Giorgio Armanis neueste Dekonstruktion
Giorgio Armani kehrte in seinen historischen Palazzo Orsini-Hauptsitz im Zentrum Mailands zurück, um die neueste Menswear-Show seiner Signature-Kollektion vorzustellen, und die Veranstaltung wurde zu einem ziemlichen Triumph.
Armani verbeugt sich oft kurz und bescheiden nach einer Catwalk-Show. Aber an diesem Montagabend – in der letzten Show der viertägigen Milano Moda Uomo – durchquerte er den Innenhof des Herrenhauses aus dem 17. Jahrhundert wie ein Renaissance-Herzog, der von seinen Untertanen für einen erfolgreichen Feldzug gefeiert wurde.
Filmstars aus der ersten Reihen standen dann prompt respektvoll in der Warteschlange, um Armani zu beglückwünschen. Samuel L. Jackson in einem knittrigen, hellgrauen Anzug, 'Game of Thrones'-Richard Madden in einem dunkel-minimalistischen Ensemble und der Italiener Adonis Marco Mengoni in einem mitternachtsblauen Smoking – alle zollen ihren Respekt.
Zu Recht, denn dies war eine bemerkenswerte Kollektion, in der Armani das tat, was er am besten kann – schnörkellose, raffinierte Kleidung, die es schafft, stilvoll und doch äußerst lässig zu sein. Seine Models marschierten zügig um den Palazzo herum, unter den Architraven, Tympana und Lünetten des hoch aufragenden neoklassischen Gebäudes, das Armani bereits 1996 erworben hatte.
Der Designer schien in spielerischer Stimmung und schickte hervorragend drapierte Hosen über den Laufsteg, die am Knöchel eng anlagen und in dichten Patchwork-Prints gearbeitet waren – oft zu schmalen Hemdenjacken getragen; Schulterpolsterung war in dieser Show praktisch nicht vorhanden.

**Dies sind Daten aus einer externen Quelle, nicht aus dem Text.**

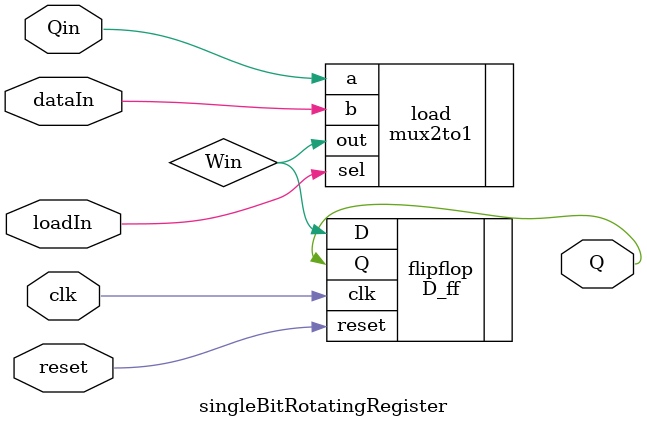
<source format=v>
`timescale 1ns/1ns

module singleBitRotatingRegister(input clk, reset, loadIn, dataIn, Qin, output Q);
	wire Win;

	mux2to1 load(.sel(loadIn), .a(Qin), .b(dataIn), .out(Win));

	D_ff flipflop(.D(Win), .reset(reset), .clk(clk), .Q(Q));

endmodule
</source>
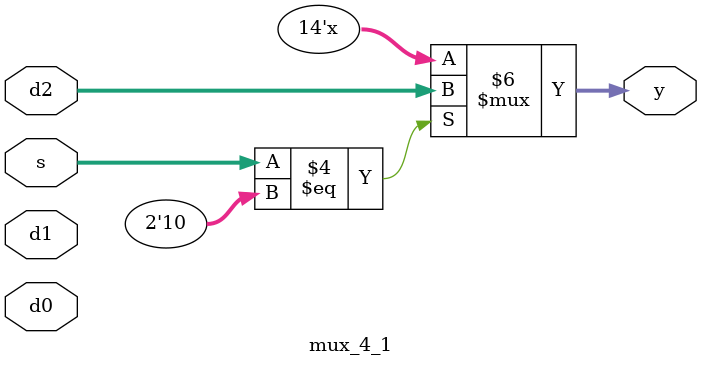
<source format=sv>
`timescale 1ns / 1ps


module mux_4_1
            #(parameter width = 16)
            (input logic [width-3:0] d0, d1, d2,
            input logic [1:0] s,
            output logic [width-3:0] y);
        
   always_comb begin
        if (s == 2'b00)
            y = d0;
        
        if (s == 2'b01)
            y = d1;
        
        if (s == 2'b10)
            y = d2;
        
        else 
            y = 16'bX;
   
   
   end
   
endmodule


</source>
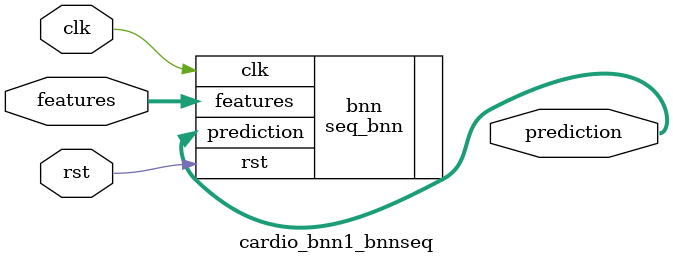
<source format=v>













module cardio_bnn1_bnnseq #(

parameter FEAT_CNT = 19,
parameter HIDDEN_CNT = 40,
parameter FEAT_BITS = 4,
parameter CLASS_CNT = 3,
parameter TEST_CNT = 1000


  ) (
  input clk,
  input rst,
  input [FEAT_CNT*FEAT_BITS-1:0] features,
  output [$clog2(CLASS_CNT)-1:0] prediction
  );

  localparam Weights0 = 760'b0011100010010101010110101000111001101000011010010101000110110011100000010001101101001011111100011010011110011001101101010100110000010010011101010100000110000011000001011110100001000100010000100101111111001010001010010100110111001001001100101001100110001010001011000100101111001101011001110000010100001110000010000101100010101001100111011010001101001101000110101011000000000111110000000010101001001100110000011011110000100010011111111111000110100101110110110011101011011001100100111010110011101110001000000010001010000100101110010010110110000111001001011101101100010011000101101000010010111010011111000110100110111000001001110101000110110011101001101001010001001001101100101010000001000001101110010010011101010001000100110000110100101010100110001100111101101101 ;
  localparam Weights1 = 120'b101010000001111100000011001000100011100111001011000110110011011101101001101001110100101100111001001101110110000110110011 ;

  seq_bnn #(.FEAT_CNT(FEAT_CNT),.FEAT_BITS(FEAT_BITS),.HIDDEN_CNT(HIDDEN_CNT),.CLASS_CNT(CLASS_CNT),.Weights0(Weights0),.Weights1(Weights1)) bnn (
    .clk(clk),
    .rst(rst),
    .features(features),
    .prediction(prediction)
  );

endmodule

</source>
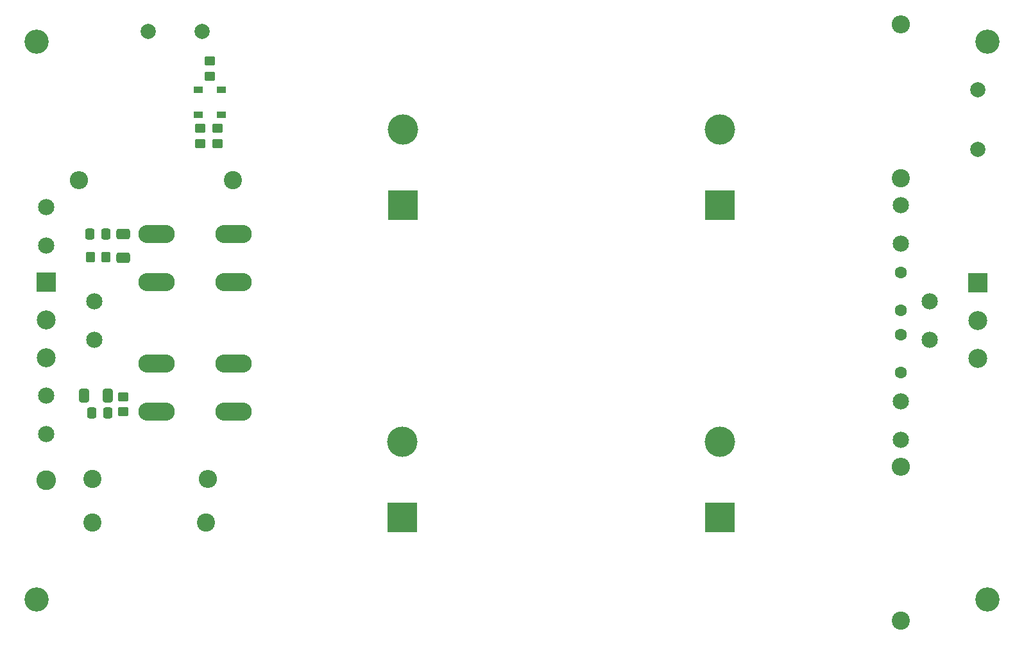
<source format=gbr>
G04 #@! TF.GenerationSoftware,KiCad,Pcbnew,(6.0.1-0)*
G04 #@! TF.CreationDate,2022-02-11T16:00:43+01:00*
G04 #@! TF.ProjectId,psu-mosfet-80w,7073752d-6d6f-4736-9665-742d3830772e,rev?*
G04 #@! TF.SameCoordinates,Original*
G04 #@! TF.FileFunction,Soldermask,Top*
G04 #@! TF.FilePolarity,Negative*
%FSLAX46Y46*%
G04 Gerber Fmt 4.6, Leading zero omitted, Abs format (unit mm)*
G04 Created by KiCad (PCBNEW (6.0.1-0)) date 2022-02-11 16:00:43*
%MOMM*%
%LPD*%
G01*
G04 APERTURE LIST*
G04 Aperture macros list*
%AMRoundRect*
0 Rectangle with rounded corners*
0 $1 Rounding radius*
0 $2 $3 $4 $5 $6 $7 $8 $9 X,Y pos of 4 corners*
0 Add a 4 corners polygon primitive as box body*
4,1,4,$2,$3,$4,$5,$6,$7,$8,$9,$2,$3,0*
0 Add four circle primitives for the rounded corners*
1,1,$1+$1,$2,$3*
1,1,$1+$1,$4,$5*
1,1,$1+$1,$6,$7*
1,1,$1+$1,$8,$9*
0 Add four rect primitives between the rounded corners*
20,1,$1+$1,$2,$3,$4,$5,0*
20,1,$1+$1,$4,$5,$6,$7,0*
20,1,$1+$1,$6,$7,$8,$9,0*
20,1,$1+$1,$8,$9,$2,$3,0*%
G04 Aperture macros list end*
%ADD10C,2.400000*%
%ADD11RoundRect,0.250000X0.337500X0.475000X-0.337500X0.475000X-0.337500X-0.475000X0.337500X-0.475000X0*%
%ADD12RoundRect,0.250000X-0.337500X-0.475000X0.337500X-0.475000X0.337500X0.475000X-0.337500X0.475000X0*%
%ADD13RoundRect,0.249999X-0.650001X0.412501X-0.650001X-0.412501X0.650001X-0.412501X0.650001X0.412501X0*%
%ADD14RoundRect,0.249999X-0.412501X-0.650001X0.412501X-0.650001X0.412501X0.650001X-0.412501X0.650001X0*%
%ADD15R,4.000000X4.000000*%
%ADD16C,4.000000*%
%ADD17O,4.800600X2.400300*%
%ADD18R,2.500000X2.500000*%
%ADD19C,2.500000*%
%ADD20C,2.600000*%
%ADD21O,2.400000X2.400000*%
%ADD22RoundRect,0.249999X0.350001X0.450001X-0.350001X0.450001X-0.350001X-0.450001X0.350001X-0.450001X0*%
%ADD23RoundRect,0.249999X-0.450001X0.350001X-0.450001X-0.350001X0.450001X-0.350001X0.450001X0.350001X0*%
%ADD24C,1.600000*%
%ADD25C,3.200000*%
%ADD26C,2.145000*%
%ADD27C,2.000000*%
%ADD28RoundRect,0.250000X0.450000X-0.350000X0.450000X0.350000X-0.450000X0.350000X-0.450000X-0.350000X0*%
%ADD29R,1.200000X0.900000*%
%ADD30RoundRect,0.250000X-0.450000X0.350000X-0.450000X-0.350000X0.450000X-0.350000X0.450000X0.350000X0*%
G04 APERTURE END LIST*
D10*
X59690000Y-115570000D03*
X74690000Y-115570000D03*
D11*
X61468000Y-77470000D03*
X59393000Y-77470000D03*
D12*
X59647000Y-101092000D03*
X61722000Y-101092000D03*
D13*
X63754000Y-77470000D03*
X63754000Y-80595000D03*
D14*
X58597000Y-98806000D03*
X61722000Y-98806000D03*
D15*
X100711000Y-73660000D03*
D16*
X100711000Y-63660000D03*
X100584000Y-104935000D03*
D15*
X100584000Y-114935000D03*
X142494000Y-73660000D03*
D16*
X142494000Y-63660000D03*
D15*
X142494000Y-114935000D03*
D16*
X142494000Y-104935000D03*
D17*
X68199000Y-94615000D03*
X78359000Y-94615000D03*
X68199000Y-100965000D03*
X78359000Y-100965000D03*
X78359000Y-77470000D03*
X68199000Y-77470000D03*
X78359000Y-83820000D03*
X68199000Y-83820000D03*
D18*
X53594000Y-83820000D03*
D19*
X53594000Y-88820000D03*
X53594000Y-93820000D03*
D20*
X53594000Y-109982000D03*
D10*
X59690000Y-109855000D03*
D21*
X74930000Y-109855000D03*
D22*
X61468000Y-80518000D03*
X59468000Y-80518000D03*
D23*
X63754000Y-98949000D03*
X63754000Y-100949000D03*
D24*
X166370000Y-82550000D03*
X166370000Y-87550000D03*
X166370000Y-90805000D03*
X166370000Y-95805000D03*
D25*
X177800000Y-52070000D03*
X177800000Y-125730000D03*
X52324000Y-125730000D03*
X52324000Y-52070000D03*
D18*
X176530000Y-83900000D03*
D19*
X176530000Y-88900000D03*
X176530000Y-93900000D03*
D26*
X166370000Y-99568000D03*
X166370000Y-104648000D03*
D27*
X176530000Y-66294000D03*
D28*
X76200000Y-65516000D03*
X76200000Y-63516000D03*
X73914000Y-65516000D03*
X73914000Y-63516000D03*
D26*
X53594000Y-78994000D03*
X53594000Y-73914000D03*
X166370000Y-78740000D03*
X166370000Y-73660000D03*
D27*
X176530000Y-58420000D03*
X67078000Y-50768000D03*
D10*
X78232000Y-70358000D03*
D21*
X57912000Y-70358000D03*
D29*
X73660000Y-58436000D03*
X73660000Y-61736000D03*
D27*
X74178000Y-50768000D03*
D26*
X170180000Y-91440000D03*
X170180000Y-86360000D03*
D29*
X76708000Y-61738000D03*
X76708000Y-58438000D03*
D10*
X166370000Y-70104000D03*
D21*
X166370000Y-49784000D03*
D10*
X166370000Y-128524000D03*
D21*
X166370000Y-108204000D03*
D26*
X53594000Y-103886000D03*
X53594000Y-98806000D03*
D30*
X75184000Y-54642000D03*
X75184000Y-56642000D03*
D26*
X59944000Y-91440000D03*
X59944000Y-86360000D03*
M02*

</source>
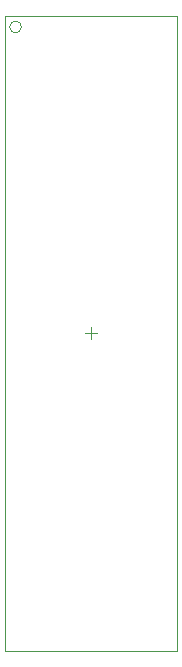
<source format=gm1>
G04*
G04 #@! TF.GenerationSoftware,Altium Limited,Altium Designer,22.0.2 (36)*
G04*
G04 Layer_Color=16711935*
%FSLAX25Y25*%
%MOIN*%
G70*
G04*
G04 #@! TF.SameCoordinates,814A3CDE-6894-4AC5-8A30-7A96F4401CB6*
G04*
G04*
G04 #@! TF.FilePolarity,Positive*
G04*
G01*
G75*
%ADD16C,0.00394*%
D16*
X566772Y472165D02*
G03*
X566772Y472165I-1969J0D01*
G01*
X561260Y264291D02*
Y475709D01*
X618740Y264291D02*
Y475709D01*
X561260D02*
X618740D01*
X561260Y264291D02*
X618740D01*
X588032Y370000D02*
X591969D01*
X590000Y368032D02*
Y371969D01*
M02*

</source>
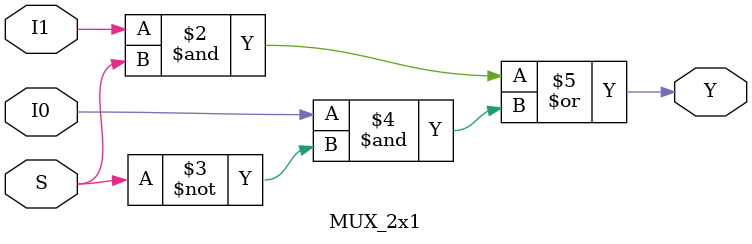
<source format=v>
module MUX_2x1(
    input I1,
    input I0,
    input S,
    output reg Y
    );
    
always @ (I1 or I0 or S) begin
    Y = (I1 & S) | (I0 & ~S);
end
    
endmodule

</source>
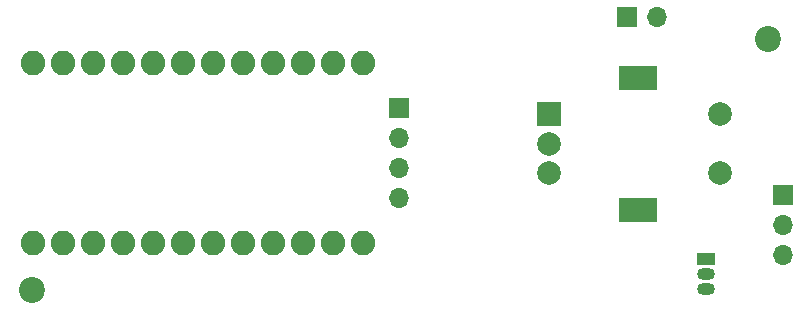
<source format=gbr>
%TF.GenerationSoftware,KiCad,Pcbnew,(6.0.4)*%
%TF.CreationDate,2022-04-25T14:33:06+01:00*%
%TF.ProjectId,CameraIntervalometer,43616d65-7261-4496-9e74-657276616c6f,rev?*%
%TF.SameCoordinates,Original*%
%TF.FileFunction,Soldermask,Bot*%
%TF.FilePolarity,Negative*%
%FSLAX46Y46*%
G04 Gerber Fmt 4.6, Leading zero omitted, Abs format (unit mm)*
G04 Created by KiCad (PCBNEW (6.0.4)) date 2022-04-25 14:33:06*
%MOMM*%
%LPD*%
G01*
G04 APERTURE LIST*
%ADD10C,2.200000*%
%ADD11R,2.000000X2.000000*%
%ADD12C,2.000000*%
%ADD13R,3.200000X2.000000*%
%ADD14R,1.500000X1.050000*%
%ADD15O,1.500000X1.050000*%
%ADD16R,1.700000X1.700000*%
%ADD17O,1.700000X1.700000*%
%ADD18C,2.082800*%
G04 APERTURE END LIST*
D10*
%TO.C,H3*%
X116750000Y-93800000D03*
%TD*%
%TO.C,H2*%
X179050000Y-72550000D03*
%TD*%
D11*
%TO.C,SW1*%
X160500000Y-78950000D03*
D12*
X160500000Y-83950000D03*
X160500000Y-81450000D03*
D13*
X168000000Y-75850000D03*
X168000000Y-87050000D03*
D12*
X175000000Y-83950000D03*
X175000000Y-78950000D03*
%TD*%
D14*
%TO.C,Q1*%
X173800000Y-91230000D03*
D15*
X173800000Y-92500000D03*
X173800000Y-93770000D03*
%TD*%
D16*
%TO.C,J1*%
X180300000Y-85760000D03*
D17*
X180300000Y-88300000D03*
X180300000Y-90840000D03*
%TD*%
D16*
%TO.C,BT1*%
X167100000Y-70700000D03*
D17*
X169640000Y-70700000D03*
%TD*%
D16*
%TO.C,U1*%
X147795000Y-78425000D03*
D17*
X147795000Y-80965000D03*
X147795000Y-83505000D03*
X147795000Y-86045000D03*
%TD*%
D18*
%TO.C,B1*%
X116835000Y-74580000D03*
X119375000Y-74580000D03*
X121915000Y-74580000D03*
X124455000Y-74580000D03*
X126995000Y-74580000D03*
X129535000Y-74580000D03*
X132075000Y-74580000D03*
X134615000Y-74580000D03*
X137155000Y-74580000D03*
X139695000Y-74580000D03*
X142235000Y-74580000D03*
X144775000Y-74580000D03*
X144775000Y-89820000D03*
X142235000Y-89820000D03*
X139695000Y-89820000D03*
X137155000Y-89820000D03*
X134615000Y-89820000D03*
X132075000Y-89820000D03*
X129535000Y-89820000D03*
X126995000Y-89820000D03*
X124455000Y-89820000D03*
X121915000Y-89820000D03*
X119375000Y-89820000D03*
X116835000Y-89820000D03*
%TD*%
M02*

</source>
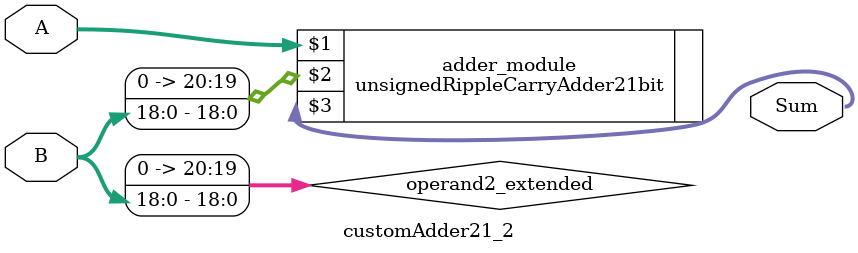
<source format=v>

module customAdder21_2(
                    input [20 : 0] A,
                    input [18 : 0] B,
                    
                    output [21 : 0] Sum
            );

    wire [20 : 0] operand2_extended;
    
    assign operand2_extended =  {2'b0, B};
    
    unsignedRippleCarryAdder21bit adder_module(
        A,
        operand2_extended,
        Sum
    );
    
endmodule
        
</source>
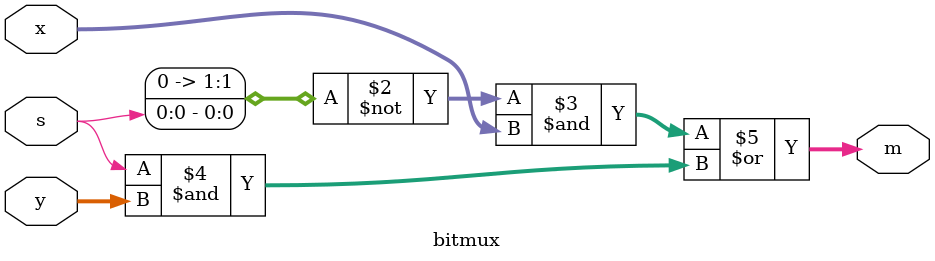
<source format=v>
`timescale 1ns / 1ps


module bitmux(
    input [1:0] x,
    input [1:0] y,
    input s,
    output [1:0] m
    );
    
    assign #3 m = (~s & x) | (s & y);
    
endmodule

</source>
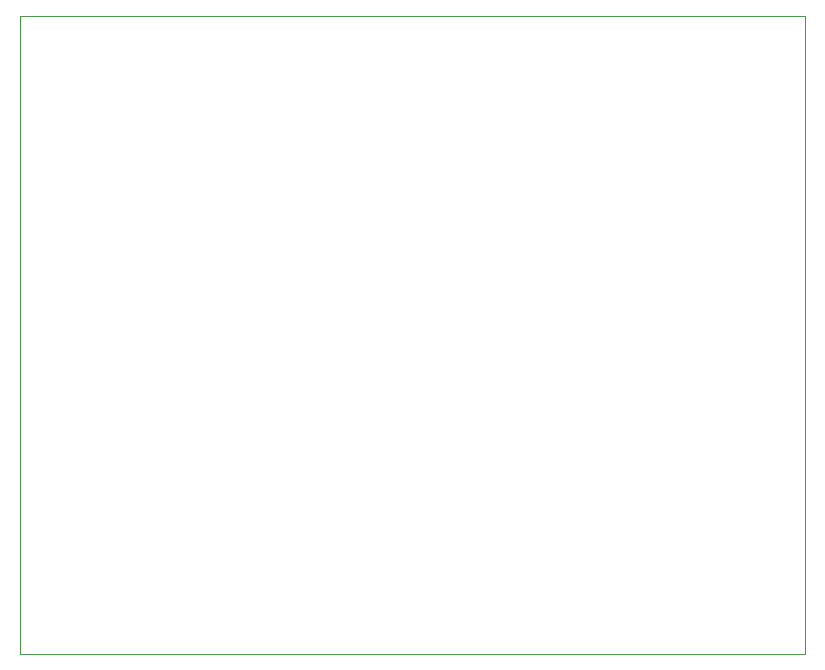
<source format=gbr>
G04 #@! TF.GenerationSoftware,KiCad,Pcbnew,(6.0.0)*
G04 #@! TF.CreationDate,2022-09-19T18:58:25+02:00*
G04 #@! TF.ProjectId,td-io,74642d69-6f2e-46b6-9963-61645f706362,rev?*
G04 #@! TF.SameCoordinates,Original*
G04 #@! TF.FileFunction,Profile,NP*
%FSLAX46Y46*%
G04 Gerber Fmt 4.6, Leading zero omitted, Abs format (unit mm)*
G04 Created by KiCad (PCBNEW (6.0.0)) date 2022-09-19 18:58:25*
%MOMM*%
%LPD*%
G01*
G04 APERTURE LIST*
G04 #@! TA.AperFunction,Profile*
%ADD10C,0.050000*%
G04 #@! TD*
G04 APERTURE END LIST*
D10*
X234000000Y-44000000D02*
X234000000Y-98000000D01*
X234000000Y-98000000D02*
X167500000Y-98000000D01*
X167500000Y-44000000D02*
X234000000Y-44000000D01*
X167500000Y-98000000D02*
X167500000Y-44000000D01*
M02*

</source>
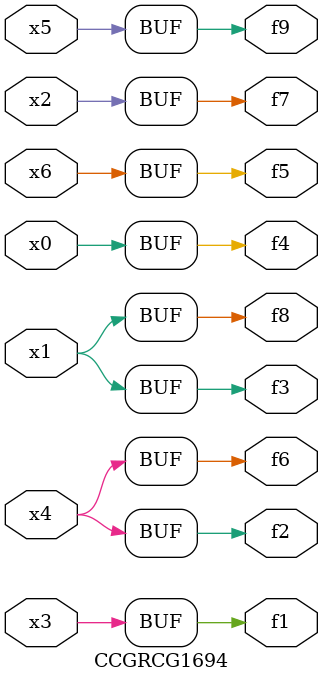
<source format=v>
module CCGRCG1694(
	input x0, x1, x2, x3, x4, x5, x6,
	output f1, f2, f3, f4, f5, f6, f7, f8, f9
);
	assign f1 = x3;
	assign f2 = x4;
	assign f3 = x1;
	assign f4 = x0;
	assign f5 = x6;
	assign f6 = x4;
	assign f7 = x2;
	assign f8 = x1;
	assign f9 = x5;
endmodule

</source>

Das Schlüsselelement für das Frühjahr 2020 war die Weste, gepaart mit zweireihigen Seidenjacken oder aus rotbraunem Leinen geschnitten und ohne Hemd getragen. Diese gemischte Kollektion umfasste sogar einige maritime Teile wie Mikrofaserjacken mit Kreidestreifen, ideal für einen Ausflug auf einer Yacht.
"Elegant, professionell und molto sexy", lächelte Armani vor der Show im Backstage-Bereich.
Armani kann mit Warp-Geschwindigkeit von völlig charmant zur griesgrämig wechseln. Vor allem auf die Frage, warum er in seinen historischen Hauptsitz in der Via Borgonuovo 11 zurückgekehrt ist und seine modernen Ausstellungsräume in der Via Bergognone verließ.
"Andere haben das Bedürfnis, nach Taormina oder Shanghai zu fliehen, um ihre Kleidung zu zeigen! So wird der Standort wichtiger als die Kleidung, was für mich in unserer Modebranche keinen Sinn macht. Tonnenweise Geld für Flugzeuge, Hotels, Limousinen ausgeben", schnaubte Giorgio in klarem Bezug auf Dolce & Gabbana und Prada; obwohl er zu vergessen schien, dass er im vergangenen Monat selbst mehrere Redakteure und VIPs bis nach Tokio für seine eigene Cruise Show mitgenommen hatte.
"Weißt du, die Leute sagen mir, dass das Publikum sich langweilt mit der immer selben Location", sagte er und zeigt mit einer Handbewegung in Richtung einiger seiner Kommunikationsmitarbeiter. "Und wenn ich daran denke, wie viele Milliarden ich für den Bau der Via Bergognone ausgegeben habe", sagte er und bezog sich auf seinen modernen Hauptsitz im Süden Mailands.
Manch einer mag sich wundern, warum er nie Herren-Couture gemacht hat, wie andere Mailänder Marken wie Ermenegildo Zegna oder Dolce?
"Es ist wahr, dass es eine große Veränderung in der Art und Weise gegeben hat, wie Männer sich für den Abend kleiden; weniger Karos, keine echten Fliegen, keine echten Krawatten. Und viele Männer wollen einen aufwendigeren Look. Aber wir würden das nie Couture nennen. Wir haben zwar maßgeschneiderte Herrenstücke, aber das ist für mich keine Couture. Couture ist für Frauen", spottete er.